In total, Snap’s third quarter revenue was $207.9 million, up 62 percent from a year ago but below Wall Street estimates of $235.5 million. Its net loss was $443.2 million — nearly four times the size of the loss a year ago and more than twice as large as what analysts had predicted. About half of that loss was because of the cost of stock-based compensation that the company pays its employees.
Snap added 5 million users to its Snapchat messaging service from the previous quarter, but that, too was below estimates from Wall Street, which expected 8 million new users.
Snap’s chief executive, Evan Spiegel, said revenue growth had been hurt by the company’s move to automate its ad-buying process. That transition caused ad pricing to drop by about 60 percent from the previous year, he said, though the change is now largely complete.
“I am grateful that this transition is nearly behind us,” Mr. Spiegel said on a call with analysts. “This has been a good test for our business.”
Mr. Spiegel also said that Snap was redesigning its app to make it easier to use and that the company would focus on user growth in 2018, as well as on content and augmented reality. In the past, Mr. Spiegel has said little about Snap’s product strategy. Unlike many other companies, Snap also does not give an estimate for future revenue in its earnings report.
Mr. Spiegel’s talk of goals for 2018 and notes of contrition were a welcome change. For the past two quarters, analysts have expressed frustration over Mr. Spiegel’s unwillingness to give guidance about the company’s product strategy. On stage at a recent conference, Mr. Spiegel said that he needed to do a better job communicating with investors.
Snap also indicated it was cutting back on Spectacles, its video recording sunglasses. The company said it had “misjudged strong early demand for Spectacles” and wrote off $39.9 million of the sunglasses in the quarter.
Brian Wieser, a senior research analyst at Pivotal Research Group, said there remained reasons for optimism about Snap and he questioned Wall Street’s focus on user growth.
“The last time I checked this isn’t a subscription business,” he said of Snapchat. “They’ve done really well retaining their users. They’re doing well at what they say they can do.”
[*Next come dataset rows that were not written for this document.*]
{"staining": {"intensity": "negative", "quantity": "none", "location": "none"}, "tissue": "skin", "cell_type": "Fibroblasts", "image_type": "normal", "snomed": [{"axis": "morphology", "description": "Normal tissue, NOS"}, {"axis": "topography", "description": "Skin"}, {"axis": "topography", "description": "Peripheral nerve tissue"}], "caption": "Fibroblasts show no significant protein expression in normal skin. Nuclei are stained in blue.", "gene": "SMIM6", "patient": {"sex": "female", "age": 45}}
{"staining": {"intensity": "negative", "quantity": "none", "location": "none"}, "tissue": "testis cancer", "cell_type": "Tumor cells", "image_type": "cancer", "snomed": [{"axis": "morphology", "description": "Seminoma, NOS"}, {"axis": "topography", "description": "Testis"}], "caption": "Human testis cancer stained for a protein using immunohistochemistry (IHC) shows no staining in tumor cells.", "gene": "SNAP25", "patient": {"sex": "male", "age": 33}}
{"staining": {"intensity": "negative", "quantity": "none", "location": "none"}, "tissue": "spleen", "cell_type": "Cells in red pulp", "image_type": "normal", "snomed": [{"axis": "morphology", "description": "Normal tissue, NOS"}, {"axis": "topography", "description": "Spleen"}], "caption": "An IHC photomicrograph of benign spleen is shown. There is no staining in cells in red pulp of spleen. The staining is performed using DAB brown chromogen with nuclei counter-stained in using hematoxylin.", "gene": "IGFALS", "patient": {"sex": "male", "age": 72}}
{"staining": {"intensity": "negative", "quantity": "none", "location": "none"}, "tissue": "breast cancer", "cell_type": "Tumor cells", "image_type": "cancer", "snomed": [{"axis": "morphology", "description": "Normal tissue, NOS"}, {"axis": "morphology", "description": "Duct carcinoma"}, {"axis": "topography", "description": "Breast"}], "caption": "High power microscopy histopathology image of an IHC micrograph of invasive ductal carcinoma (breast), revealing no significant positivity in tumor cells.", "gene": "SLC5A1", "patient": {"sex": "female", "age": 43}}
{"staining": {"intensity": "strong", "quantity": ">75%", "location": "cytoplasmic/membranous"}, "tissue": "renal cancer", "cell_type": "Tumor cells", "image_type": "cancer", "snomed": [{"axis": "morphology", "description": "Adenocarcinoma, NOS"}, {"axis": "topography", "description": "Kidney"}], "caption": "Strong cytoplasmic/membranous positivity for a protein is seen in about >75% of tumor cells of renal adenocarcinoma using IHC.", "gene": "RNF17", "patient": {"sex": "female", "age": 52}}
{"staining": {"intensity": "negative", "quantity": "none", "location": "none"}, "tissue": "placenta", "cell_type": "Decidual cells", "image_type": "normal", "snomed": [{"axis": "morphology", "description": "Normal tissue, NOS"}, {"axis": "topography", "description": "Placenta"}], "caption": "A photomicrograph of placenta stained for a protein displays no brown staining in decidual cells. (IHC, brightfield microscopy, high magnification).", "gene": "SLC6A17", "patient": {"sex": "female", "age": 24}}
Snap has also avoided the kind of criticism that other tech companies have faced over the use of their technology to spread false and misleading information. Last week, Facebook, Twitter and Google faced questions from Congress about how they were turned into a distribution platform for bogus news during the 2016 presidential campaign. Snap tightly controls the news and entertainment content that appears on its Discover news platform.